改めて「考」「響」「伝」をおさらいしてみましょう。
・「考」:どんな状況でも継続して結果を出し続ける戦略的思考能力
・「響」:心に響き、圧倒的共感と行動を喚起する、コミュニケーション能力
・「伝」:個人、チームの成功を再現性のある”型”にして伝える能力
これまでのコラムで、「考」と「響」は解説してきました。今回は、リーダーシップ習得の最後の砦!最も難易度の高い「伝」について解説していきます。

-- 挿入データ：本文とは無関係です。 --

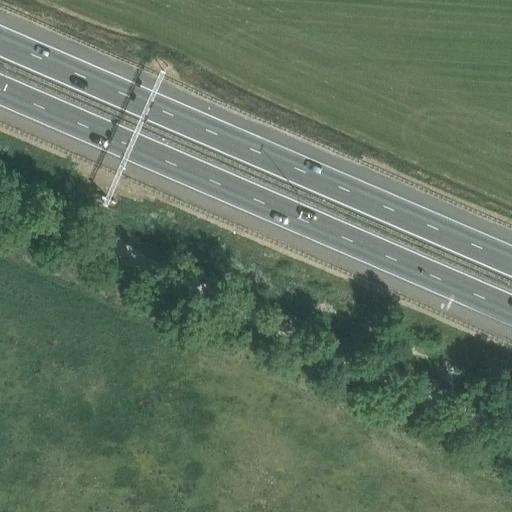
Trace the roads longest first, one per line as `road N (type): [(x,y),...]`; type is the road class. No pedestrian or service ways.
road 1 (track): [(0,209),(511,444)]
road 2 (motorway): [(511,246),(0,25)]
road 3 (motorway): [(0,85),(511,306)]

ちなみに初回のコラムで触れましたが、私が「考」「響」「伝」と分けた理由は、「誰の成長のためのリーダーシップなのか?」ということと関係します。簡潔に言えば「考」は「私」の成長のためのリーダーシップです。部下や後輩などチームを率いる状況になくとも、戦略的思考能力を持たなければ、自分自身が進むべき方向すら、わからずに迷子になってしまいかねない。ですから「私」の成長のためのリーダーシップが必要であり、それが「考」の章で説明した内容です。
次の「響」とは、「私たち」の成長のためのリーダーシップ、つまりはチームとして機能するために必要なリーダーシップスキルで、「考」のIから「響」のWeへと主語が変わります。
そして最後の「伝」は、私でも私たちでもなく「あなたたち」のためのリーダーシップです。主語から「私」という視点が抜けて、他者の成功のために心血を注げる状況となることです。つまりは、「伝」の能力とは、自分を忘れて他者のために向き合う姿勢であり、自己から利他へのシフトとも言えます。それゆえ、私が「最後の砦」とお伝えしたように「伝」を身に着けるには、自己認識(肯定)力、自己管理力、自発的モチベーション力、共感力、まず自分自身が“変化”になる力などを習得する必要があります。
ちなみに私がかつて、所属していたP&Gには「5E」という言葉がありました。5つのリーダーシップの行動指針を明示したもので、その5つを以下に紹介します。
・Envision: これから進むべきビジョン、方向性を明確に策定する力
・Engage:ビジョンが自分事になるよう肚落ちさせるコミュニケーション力
・Energize:ビジョン達成のために全員が貢献できるよう熱意を注ぐ力
・Enable:自分だけではなく、部下・チームが大きな成功を収めるためのリソースとなる力
・Execute:ビジョンを遂行する強力な実行力
この5つのEの中でも、今回紹介する「伝」は4つ目の「Enable」に該当するものだとお考え下さい。